▶ WORK INSTRUCTION
Only the lines below between the ones containing "<source format=gbr>" and "X111500000Y-105080000D03*", inclusive, are to be reproduced, each exactly as it stands.

▶ DATA PROVIDED

################

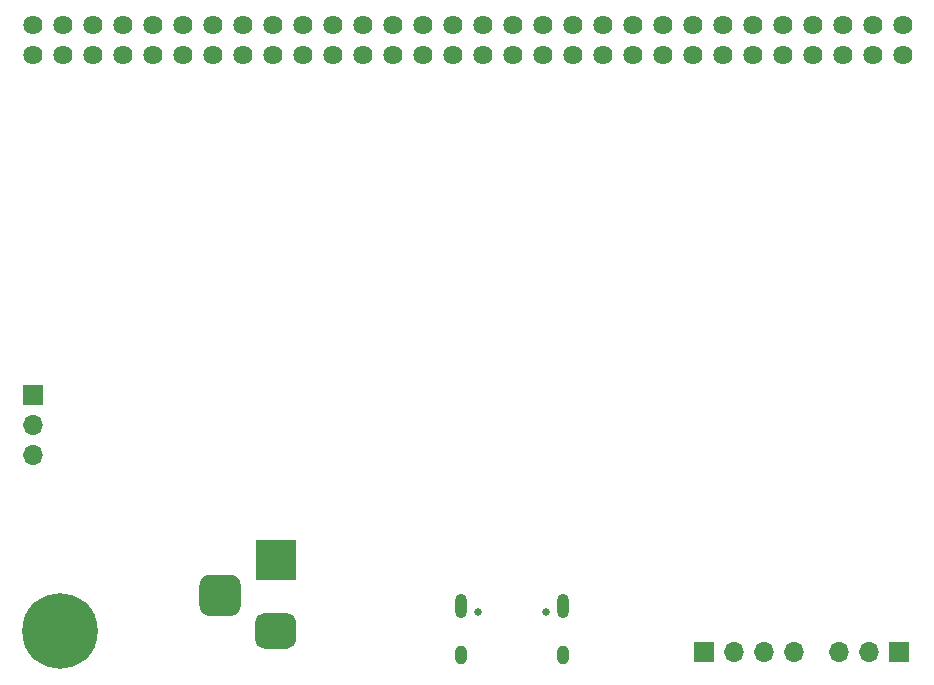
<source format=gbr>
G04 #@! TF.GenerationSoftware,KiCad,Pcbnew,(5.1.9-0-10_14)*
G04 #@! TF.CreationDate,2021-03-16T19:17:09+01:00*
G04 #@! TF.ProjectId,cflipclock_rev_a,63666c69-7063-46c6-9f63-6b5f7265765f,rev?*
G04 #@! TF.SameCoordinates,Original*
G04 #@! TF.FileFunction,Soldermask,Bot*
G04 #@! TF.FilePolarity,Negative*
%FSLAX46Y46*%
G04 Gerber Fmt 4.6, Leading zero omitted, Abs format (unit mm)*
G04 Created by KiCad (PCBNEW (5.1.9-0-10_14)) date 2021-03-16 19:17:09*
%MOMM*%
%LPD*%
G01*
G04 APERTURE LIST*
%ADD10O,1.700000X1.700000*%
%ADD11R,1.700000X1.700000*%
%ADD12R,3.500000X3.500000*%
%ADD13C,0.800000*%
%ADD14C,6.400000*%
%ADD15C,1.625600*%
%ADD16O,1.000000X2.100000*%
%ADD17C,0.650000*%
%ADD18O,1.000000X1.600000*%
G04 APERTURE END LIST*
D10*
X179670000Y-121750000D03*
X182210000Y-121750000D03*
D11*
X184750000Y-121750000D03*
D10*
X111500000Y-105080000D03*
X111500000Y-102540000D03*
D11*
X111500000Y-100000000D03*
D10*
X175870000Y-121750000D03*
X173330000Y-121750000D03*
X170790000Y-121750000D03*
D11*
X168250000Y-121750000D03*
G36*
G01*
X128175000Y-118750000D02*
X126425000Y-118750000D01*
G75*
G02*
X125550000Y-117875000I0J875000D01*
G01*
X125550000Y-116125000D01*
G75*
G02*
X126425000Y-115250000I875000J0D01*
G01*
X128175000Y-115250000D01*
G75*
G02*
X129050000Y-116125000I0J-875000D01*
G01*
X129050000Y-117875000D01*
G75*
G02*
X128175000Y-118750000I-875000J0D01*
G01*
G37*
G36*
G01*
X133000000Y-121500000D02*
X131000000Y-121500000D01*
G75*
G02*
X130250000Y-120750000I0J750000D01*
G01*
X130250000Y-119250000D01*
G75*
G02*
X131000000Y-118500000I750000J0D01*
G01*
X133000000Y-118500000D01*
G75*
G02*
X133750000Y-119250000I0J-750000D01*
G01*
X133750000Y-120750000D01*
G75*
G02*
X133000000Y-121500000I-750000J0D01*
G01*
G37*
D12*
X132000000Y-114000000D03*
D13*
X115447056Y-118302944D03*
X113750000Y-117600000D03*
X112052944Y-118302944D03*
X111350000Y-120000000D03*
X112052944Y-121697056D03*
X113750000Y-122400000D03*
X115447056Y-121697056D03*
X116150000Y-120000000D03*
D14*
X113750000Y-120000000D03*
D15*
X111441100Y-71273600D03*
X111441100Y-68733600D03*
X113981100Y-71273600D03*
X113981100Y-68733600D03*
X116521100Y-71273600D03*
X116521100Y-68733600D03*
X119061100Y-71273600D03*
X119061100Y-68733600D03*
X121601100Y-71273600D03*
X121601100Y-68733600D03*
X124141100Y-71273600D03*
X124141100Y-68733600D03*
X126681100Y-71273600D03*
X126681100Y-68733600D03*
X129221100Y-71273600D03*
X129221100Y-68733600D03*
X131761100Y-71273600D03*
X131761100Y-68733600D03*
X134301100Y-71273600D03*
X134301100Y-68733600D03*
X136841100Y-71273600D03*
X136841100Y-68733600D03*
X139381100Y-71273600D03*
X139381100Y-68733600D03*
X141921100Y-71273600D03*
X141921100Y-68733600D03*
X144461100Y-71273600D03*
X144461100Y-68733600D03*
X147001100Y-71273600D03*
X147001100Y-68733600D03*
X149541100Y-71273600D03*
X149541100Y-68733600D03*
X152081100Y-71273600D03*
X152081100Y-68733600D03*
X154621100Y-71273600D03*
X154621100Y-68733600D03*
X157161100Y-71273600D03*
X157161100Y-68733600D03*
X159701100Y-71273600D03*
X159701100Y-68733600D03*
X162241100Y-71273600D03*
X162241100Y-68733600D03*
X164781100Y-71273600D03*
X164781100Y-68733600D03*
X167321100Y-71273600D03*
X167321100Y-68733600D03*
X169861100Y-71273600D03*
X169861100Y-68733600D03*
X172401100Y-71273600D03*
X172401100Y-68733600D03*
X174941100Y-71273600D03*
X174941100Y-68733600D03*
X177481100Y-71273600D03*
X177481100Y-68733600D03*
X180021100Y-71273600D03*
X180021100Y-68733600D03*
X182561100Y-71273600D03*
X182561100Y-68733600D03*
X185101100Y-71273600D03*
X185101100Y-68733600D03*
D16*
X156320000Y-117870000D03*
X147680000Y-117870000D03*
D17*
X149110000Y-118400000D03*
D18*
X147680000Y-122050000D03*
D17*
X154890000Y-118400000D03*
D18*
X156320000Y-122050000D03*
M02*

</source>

################

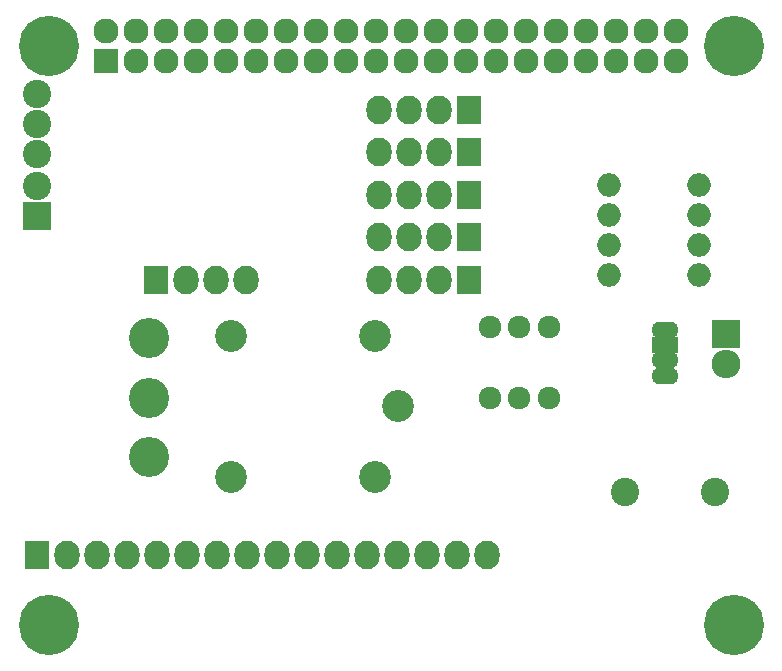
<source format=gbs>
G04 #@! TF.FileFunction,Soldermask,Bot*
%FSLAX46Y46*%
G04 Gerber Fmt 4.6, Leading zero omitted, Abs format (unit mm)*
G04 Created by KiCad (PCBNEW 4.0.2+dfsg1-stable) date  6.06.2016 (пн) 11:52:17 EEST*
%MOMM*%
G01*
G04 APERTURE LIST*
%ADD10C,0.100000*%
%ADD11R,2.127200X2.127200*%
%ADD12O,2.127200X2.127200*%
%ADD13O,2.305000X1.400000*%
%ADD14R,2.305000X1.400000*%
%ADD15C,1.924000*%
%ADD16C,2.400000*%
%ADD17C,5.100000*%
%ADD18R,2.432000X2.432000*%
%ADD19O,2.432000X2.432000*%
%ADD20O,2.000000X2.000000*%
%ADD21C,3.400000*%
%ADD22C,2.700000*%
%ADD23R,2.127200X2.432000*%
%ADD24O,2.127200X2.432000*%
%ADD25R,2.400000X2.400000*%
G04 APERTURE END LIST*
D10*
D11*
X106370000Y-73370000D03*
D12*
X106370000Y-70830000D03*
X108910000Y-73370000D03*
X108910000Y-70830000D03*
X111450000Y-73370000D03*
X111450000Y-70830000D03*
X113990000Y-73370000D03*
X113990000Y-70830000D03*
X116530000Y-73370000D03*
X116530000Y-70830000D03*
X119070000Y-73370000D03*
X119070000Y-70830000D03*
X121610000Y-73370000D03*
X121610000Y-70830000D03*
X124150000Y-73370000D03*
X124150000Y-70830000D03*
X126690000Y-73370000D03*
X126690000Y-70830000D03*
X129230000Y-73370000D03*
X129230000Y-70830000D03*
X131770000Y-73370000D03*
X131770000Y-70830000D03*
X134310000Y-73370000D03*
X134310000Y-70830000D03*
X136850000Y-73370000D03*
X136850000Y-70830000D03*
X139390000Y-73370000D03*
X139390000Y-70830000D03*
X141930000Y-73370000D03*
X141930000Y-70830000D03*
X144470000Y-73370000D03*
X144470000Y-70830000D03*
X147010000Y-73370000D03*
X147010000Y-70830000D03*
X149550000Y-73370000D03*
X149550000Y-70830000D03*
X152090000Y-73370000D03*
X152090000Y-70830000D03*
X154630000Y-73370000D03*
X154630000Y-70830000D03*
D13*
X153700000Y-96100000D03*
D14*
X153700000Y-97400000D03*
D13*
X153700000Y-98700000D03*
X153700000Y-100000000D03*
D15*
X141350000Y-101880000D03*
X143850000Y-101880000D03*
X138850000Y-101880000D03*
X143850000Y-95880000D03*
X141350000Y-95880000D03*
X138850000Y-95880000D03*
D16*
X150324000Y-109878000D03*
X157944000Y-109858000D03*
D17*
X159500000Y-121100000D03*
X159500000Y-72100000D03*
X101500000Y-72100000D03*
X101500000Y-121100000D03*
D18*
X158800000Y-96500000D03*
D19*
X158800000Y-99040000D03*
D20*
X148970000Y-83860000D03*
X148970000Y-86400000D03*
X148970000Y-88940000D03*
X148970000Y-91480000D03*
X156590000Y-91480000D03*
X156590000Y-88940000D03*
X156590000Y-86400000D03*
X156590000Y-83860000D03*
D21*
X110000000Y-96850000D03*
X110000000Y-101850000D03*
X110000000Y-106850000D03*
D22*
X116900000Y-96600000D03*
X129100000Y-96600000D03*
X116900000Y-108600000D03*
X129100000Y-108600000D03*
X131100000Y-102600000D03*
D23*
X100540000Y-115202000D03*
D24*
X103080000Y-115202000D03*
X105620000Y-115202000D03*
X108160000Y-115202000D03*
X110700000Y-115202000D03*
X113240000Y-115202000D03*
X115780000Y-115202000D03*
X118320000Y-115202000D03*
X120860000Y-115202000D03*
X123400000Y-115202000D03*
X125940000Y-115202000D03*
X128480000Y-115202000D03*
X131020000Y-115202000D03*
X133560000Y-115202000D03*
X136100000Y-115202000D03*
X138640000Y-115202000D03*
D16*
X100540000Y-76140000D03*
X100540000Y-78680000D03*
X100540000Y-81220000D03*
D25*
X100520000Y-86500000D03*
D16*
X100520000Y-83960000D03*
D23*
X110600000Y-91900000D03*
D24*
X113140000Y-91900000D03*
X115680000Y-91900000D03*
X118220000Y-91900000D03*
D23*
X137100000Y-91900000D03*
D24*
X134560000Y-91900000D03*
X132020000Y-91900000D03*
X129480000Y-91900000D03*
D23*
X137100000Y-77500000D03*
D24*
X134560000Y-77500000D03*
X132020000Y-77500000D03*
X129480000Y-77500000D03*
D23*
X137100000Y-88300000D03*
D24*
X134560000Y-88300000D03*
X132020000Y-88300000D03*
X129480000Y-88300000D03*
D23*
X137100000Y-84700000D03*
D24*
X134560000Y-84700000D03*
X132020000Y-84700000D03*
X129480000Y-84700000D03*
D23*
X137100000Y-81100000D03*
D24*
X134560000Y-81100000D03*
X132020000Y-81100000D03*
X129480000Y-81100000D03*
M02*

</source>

################

▶ COMPLETED TASK
<source format=gbr>
G04 #@! TF.GenerationSoftware,KiCad,Pcbnew,(5.1.9-0-10_14)*
G04 #@! TF.CreationDate,2021-03-16T19:17:09+01:00*
G04 #@! TF.ProjectId,cflipclock_rev_a,63666c69-7063-46c6-9f63-6b5f7265765f,rev?*
G04 #@! TF.SameCoordinates,Original*
G04 #@! TF.FileFunction,Soldermask,Bot*
G04 #@! TF.FilePolarity,Negative*
%FSLAX46Y46*%
G04 Gerber Fmt 4.6, Leading zero omitted, Abs format (unit mm)*
G04 Created by KiCad (PCBNEW (5.1.9-0-10_14)) date 2021-03-16 19:17:09*
%MOMM*%
%LPD*%
G01*
G04 APERTURE LIST*
%ADD10O,1.700000X1.700000*%
%ADD11R,1.700000X1.700000*%
%ADD12R,3.500000X3.500000*%
%ADD13C,0.800000*%
%ADD14C,6.400000*%
%ADD15C,1.625600*%
%ADD16O,1.000000X2.100000*%
%ADD17C,0.650000*%
%ADD18O,1.000000X1.600000*%
G04 APERTURE END LIST*
D10*
X179670000Y-121750000D03*
X182210000Y-121750000D03*
D11*
X184750000Y-121750000D03*
D10*
X111500000Y-105080000D03*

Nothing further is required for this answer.